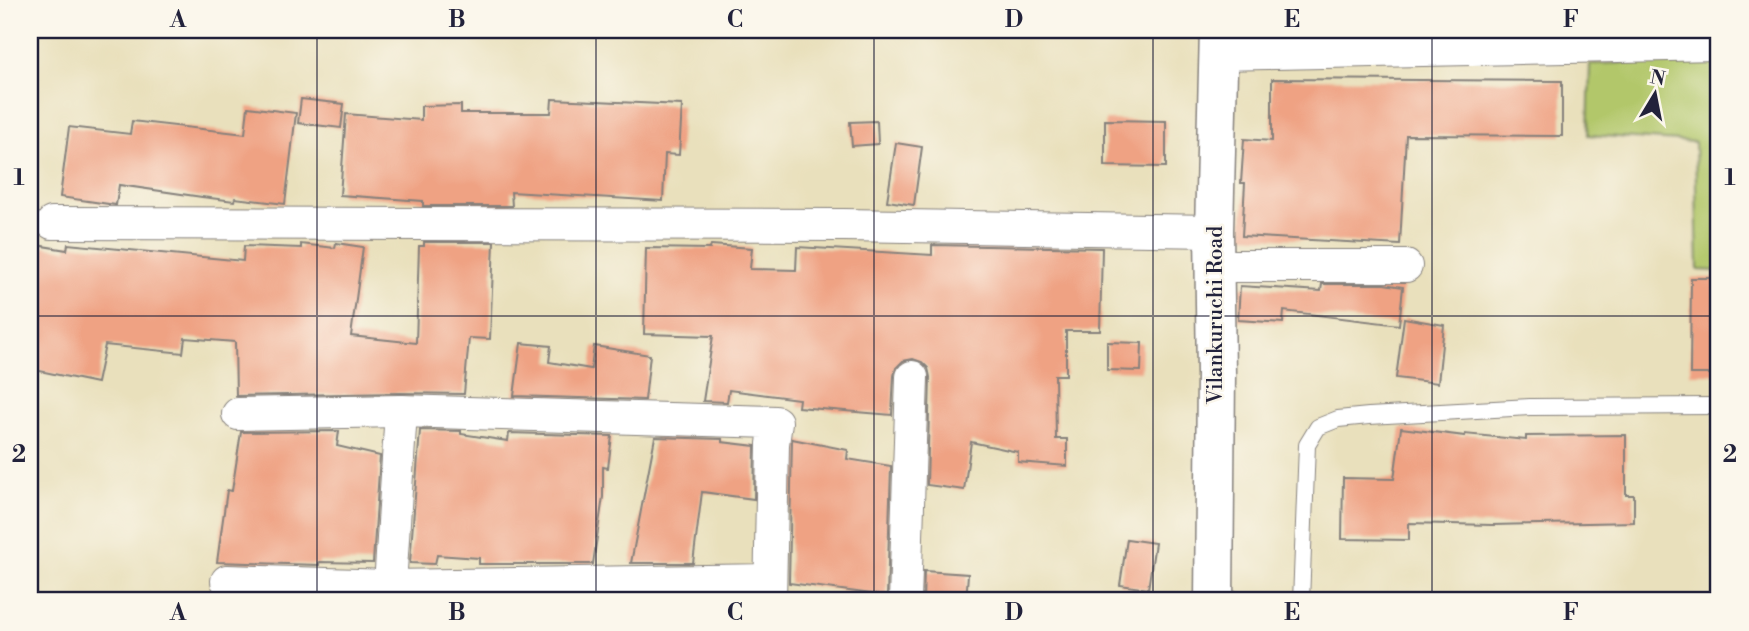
<svg xmlns="http://www.w3.org/2000/svg" width="1749" height="631" font-family="'Libre Bodoni',serif">
<rect width="100%" height="100%" fill="#fbf7ec"/>
<filter id="ink" filterUnits="userSpaceOnUse"><feTurbulence type="fractalNoise" baseFrequency=".0143" numOctaves="2"/><feDisplacementMap in="SourceGraphic" scale="14" xChannelSelector="R" yChannelSelector="G"/><feConvolveMatrix kernelMatrix="1 2 1 2 8 2 1 2 1" color-interpolation-filters="sRGB"/></filter>
<filter id="wash" filterUnits="userSpaceOnUse"><feTurbulence type="fractalNoise" baseFrequency=".00686" numOctaves="4" result="noise"/><feDisplacementMap in="SourceGraphic" scale="28" xChannelSelector="R" yChannelSelector="G"/><feGaussianBlur stdDeviation="1.57" result="paint"/><feColorMatrix in="noise" values="0 0 0 0 0 0 0 0 0 0 0 0 0 0 0 0 0 1.4 0 .05"/><feComposite in="paint" operator="in"/></filter>
<g filter="url(#wash)">
<rect width="100%" height="100%" fill="#e9e0bc"/>
<polygon fill="#b2c76b" stroke="#6a7453" stroke-width="2" points="1719,60 1719,271 1698,270 1695,142 1588,135 1590,64"/>
<g id="blocks">
<g fill="#efa283">
<polygon points="1272,79 1562,81 1562,136 1406,135 1400,245 1242,236 1245,183 1241,183 1244,139 1272,141"/>
<polygon points="301,99 344,104 341,128 298,123"/>
<polygon points="552,99 682,105 679,155 665,154 663,201 511,192 512,206 423,206 423,201 340,195 346,114 421,120 421,106 461,105 461,113 551,113"/>
<polygon points="248,107 296,113 285,204 235,198 234,201 202,197 119,185 116,205 60,197 69,127 130,134 132,121 245,134"/>
<polygon points="1105,120 1166,121 1166,167 1105,166"/>
<polygon points="877,121 878,144 852,146 850,122"/>
<polygon points="896,143 922,147 914,205 887,201"/>
<polygon points="424,242 494,242 490,339 469,338 464,394 401,393 236,396 235,342 185,338 183,353 105,345 97,383 30,369 30,244 67,250 68,244 243,261 244,246 301,248 301,244 335,248 336,243 363,247 351,336 416,343 419,246 424,246"/>
<polygon points="711,245 752,248 750,269 796,270 797,247 932,255 932,245 1102,248 1100,331 1066,331 1066,375 1055,375 1056,439 1067,439 1067,466 1018,462 1018,452 971,442 964,490 927,485 930,377 928,368 922,362 913,359 903,361 896,368 894,376 892,415 798,407 799,399 729,390 727,402 703,401 713,336 644,334 646,248 710,249"/>
<polygon points="1691,278 1719,278 1719,374 1690,374"/>
<polygon points="1322,284 1384,284 1403,287 1399,325 1284,311 1283,323 1238,320 1240,286 1321,291"/>
<polygon points="1404,318 1444,325 1438,383 1396,378"/>
<polygon points="1107,342 1142,343 1141,371 1107,370"/>
<polygon points="521,343 551,346 549,362 591,369 594,346 650,355 645,400 514,396"/>
<polygon points="1401,428 1465,436 1465,434 1526,440 1526,436 1626,435 1626,495 1634,495 1634,522 1492,525 1409,523 1409,540 1342,539 1343,478 1394,479"/>
<polygon points="420,430 461,431 461,434 508,441 509,433 612,436 608,468 603,467 603,497 593,564 479,564 479,558 437,555 435,564 410,563"/>
<polygon points="339,431 337,446 380,456 373,563 319,562 319,565 217,562 227,490 232,491 241,432"/>
<polygon points="655,437 722,439 722,442 755,446 754,499 702,492 693,563 631,563"/>
<polygon points="792,439 848,450 847,459 891,466 887,596 789,583"/>
<polygon points="1127,539 1155,543 1148,589 1120,585"/>
<polygon points="924,571 968,574 966,601 923,601"/>
</g>
</g>
</g>
<g filter="url(#ink)">
<use href="#blocks" fill-opacity="0" stroke="#86817c" stroke-width="2"/>
<g fill="none" stroke-linecap="round" stroke-linejoin="round">
<defs>
<g id="lane">
<polyline points="1214,599 1266,601"/>
<polyline points="1301,601 1307,445 1318,427 1338,419 1369,416 1530,407 1719,406"/>
</g>
<g id="street">
<polyline points="1219,54 1719,44"/>
<polyline points="52,223 844,225 1214,231"/>
<polyline points="1215,266 1406,266"/>
<polyline points="238,414 401,411"/>
<polyline points="770,580 390,586 401,411 776,422 773,444 770,601"/>
<polyline points="227,581 390,586 389,601"/>
<polyline points="905,601 912,377"/>
</g>
<polyline id="secondary" points="1214,601 1216,374 1214,231 1219,30"/>
</defs>
<use href="#lane" stroke="#86817c" stroke-width="18"/>
<use href="#street" stroke="#86817c" stroke-width="34"/>
<use href="#secondary" stroke="#86817c" stroke-width="41"/>
<use href="#lane" stroke="#fff" stroke-width="16"/>
<use href="#street" stroke="#fff" stroke-width="32"/>
<use href="#secondary" stroke="#fff" stroke-width="38"/>
</g>
</g>
<path fill="none" stroke="#22223b" stroke-width="2" stroke-opacity="0.55" d="M317,30V601M596,30V601M874,30V601M1153,30V601M1432,30V601M30,316H1719"/>
<g text-anchor="middle" stroke-width="5" stroke-linejoin="round" paint-order="stroke">
<g font-size="21" fill="#22223b" stroke="#fbf7ec">
<text transform="translate(1215 315) rotate(-90)" y="7">Vilankuruchi Road</text>
</g>
</g>
<rect width="1749" height="631" fill="none" stroke="#fbf7ec" stroke-width="77"/>
<g transform="translate(1655 94) rotate(10)" stroke="#fbf7ec" stroke-width="5" paint-order="stroke">
<path d="M0-5L12 26L0 18L-12 26Z" fill="#22223b"/>
<text y="-10" font-size="19" font-weight="bold" text-anchor="middle" fill="#22223b">N</text>
</g>
<rect x="38" y="38" width="1672" height="554" fill="none" stroke="#22223b" stroke-width="2.5"/>
<g font-size="23" text-anchor="middle" font-weight="bold" fill="#22223b">
<text x="178" y="27">A</text>
<text x="457" y="27">B</text>
<text x="735" y="27">C</text>
<text x="1014" y="27">D</text>
<text x="1292" y="27">E</text>
<text x="1571" y="27">F</text>
<text x="19" y="185">1</text>
<text x="1730" y="185">1</text>
<text x="19" y="462">2</text>
<text x="1730" y="462">2</text>
<text x="178" y="620">A</text>
<text x="457" y="620">B</text>
<text x="735" y="620">C</text>
<text x="1014" y="620">D</text>
<text x="1292" y="620">E</text>
<text x="1571" y="620">F</text>
</g>
</svg>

□ □ □

# ACTIVITY
Your reply should be one number: how many lines in the records contain "polyline".

# TASK RESPONSE
10